Listening to liberals on the campaign trail or Lou Dobbs every night, one would think that U.S. trade with china has been a disaster for Americans. Not so says a new paper by University of Chicago colleagues John Romalis and Christian Broda. The American reports:

According to their research, the perceived rise in inequality—accepted as gospel by many economists and political figures—comes down to a simple measurement error, namely, focusing only on income, rather than on the prices of goods that particular groups consume.

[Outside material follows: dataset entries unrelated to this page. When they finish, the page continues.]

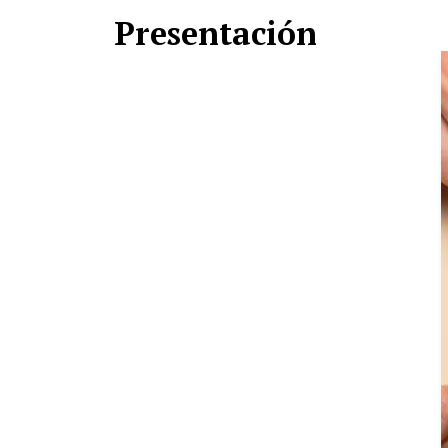
Presentación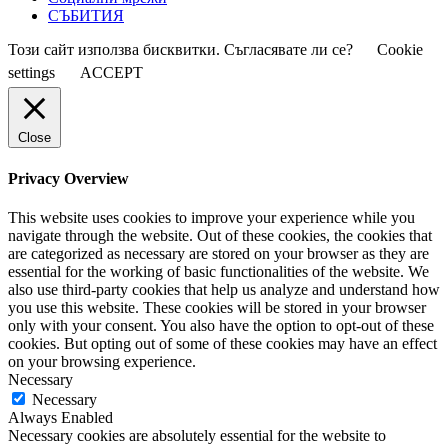
СЪБИТИЯ
Този сайт използва бисквитки. Съгласявате ли се?
Cookie
settings
ACCEPT
Close
Privacy Overview
This website uses cookies to improve your experience while you
navigate through the website. Out of these cookies, the cookies that
are categorized as necessary are stored on your browser as they are
essential for the working of basic functionalities of the website. We
also use third-party cookies that help us analyze and understand how
you use this website. These cookies will be stored in your browser
only with your consent. You also have the option to opt-out of these
cookies. But opting out of some of these cookies may have an effect
on your browsing experience.
Necessary
Necessary
Always Enabled
Necessary cookies are absolutely essential for the website to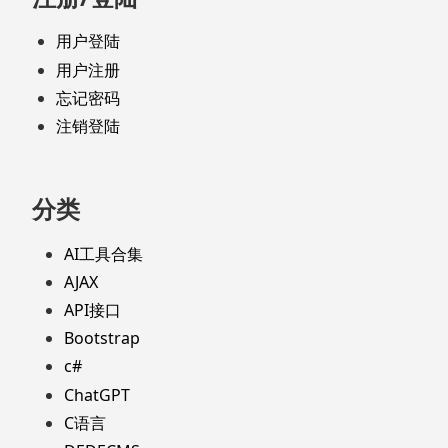
用户登陆
用户注册
忘记密码
注销登陆
分类
AI工具合集
AJAX
API接口
Bootstrap
c#
ChatGPT
C语言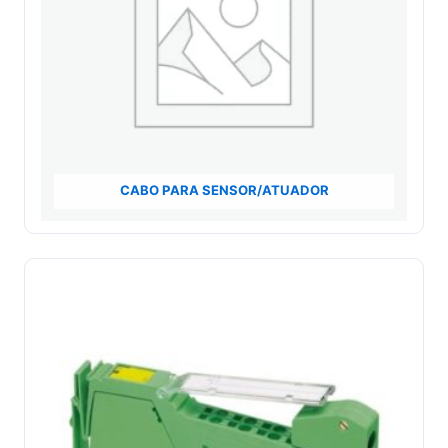
CABO PARA SENSOR/ATUADOR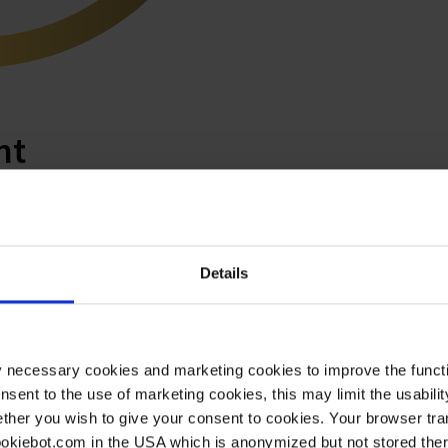
nt
able
Details
vec succès au classement de
n EcoVadis. Selon EcoVadis,
eures entreprises comparables
 d'or.
y necessary cookies and marketing cookies to improve the functi
onsent to the use of marketing cookies, this may limit the usabili
dis
ther you wish to give your consent to cookies. Your browser tra
cookiebot.com in the USA which is anonymized but not stored th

“We are underestimating the gains from trade,” Broda says. “The current statistical interpretation ignores the fact that a poor household today can access goods that, in the 1960s, they could not—microwaves, DVDs—and, more importantly, that the prices of the staples that lower-income households consume have also gone down dramatically.”

Indeed, he claims that lower-income Americans, who tend to spend more on certain goods, have made impressive strides over the past decade, thanks largely to U.S. trade with China.

The Broda-Romalis paper, “Inequality and Prices: Does China Benefit the Poor in America?,” shows that from 1994 to 2005, much of the increase in U.S. income inequality was actually offset by a decline in the price index of the goods that poorer households consume. Inflation for the richest 10 percent of U.S. households, which tend to spend more on services, was 6 percent higher than inflation for the poorest 10 percent, which tend to spend more on nondurable goods, the type of goods often imported from China and sold at Wal-Mart.

Broda and Romalis found that in the sectors where Chinese imports have increased the most (especially nondurable goods such as canned food and clothing), prices have fallen dramatically. They estimate that about one-third of the price decline for the poor is directly associated with rising imports from China. “In the sectors where there is no Chinese presence,” Broda says, “inflation has been more than 20 percent.”

“In the ’60s, all the talk was about trying to win the war against poverty,” he adds. “The bottom line with our study is that we may have won the war against poverty without even noticing it. Here we have Congress debating why the poor in America haven’t been able to grasp the great economic growth we’ve seen in the last 30 years. ‘It’s been only concentrated in the top 1 percent,’ they say. And, absolutely, that segment has grown a lot. But that doesn’t mean that the poor haven’t been able to access part of that progress.”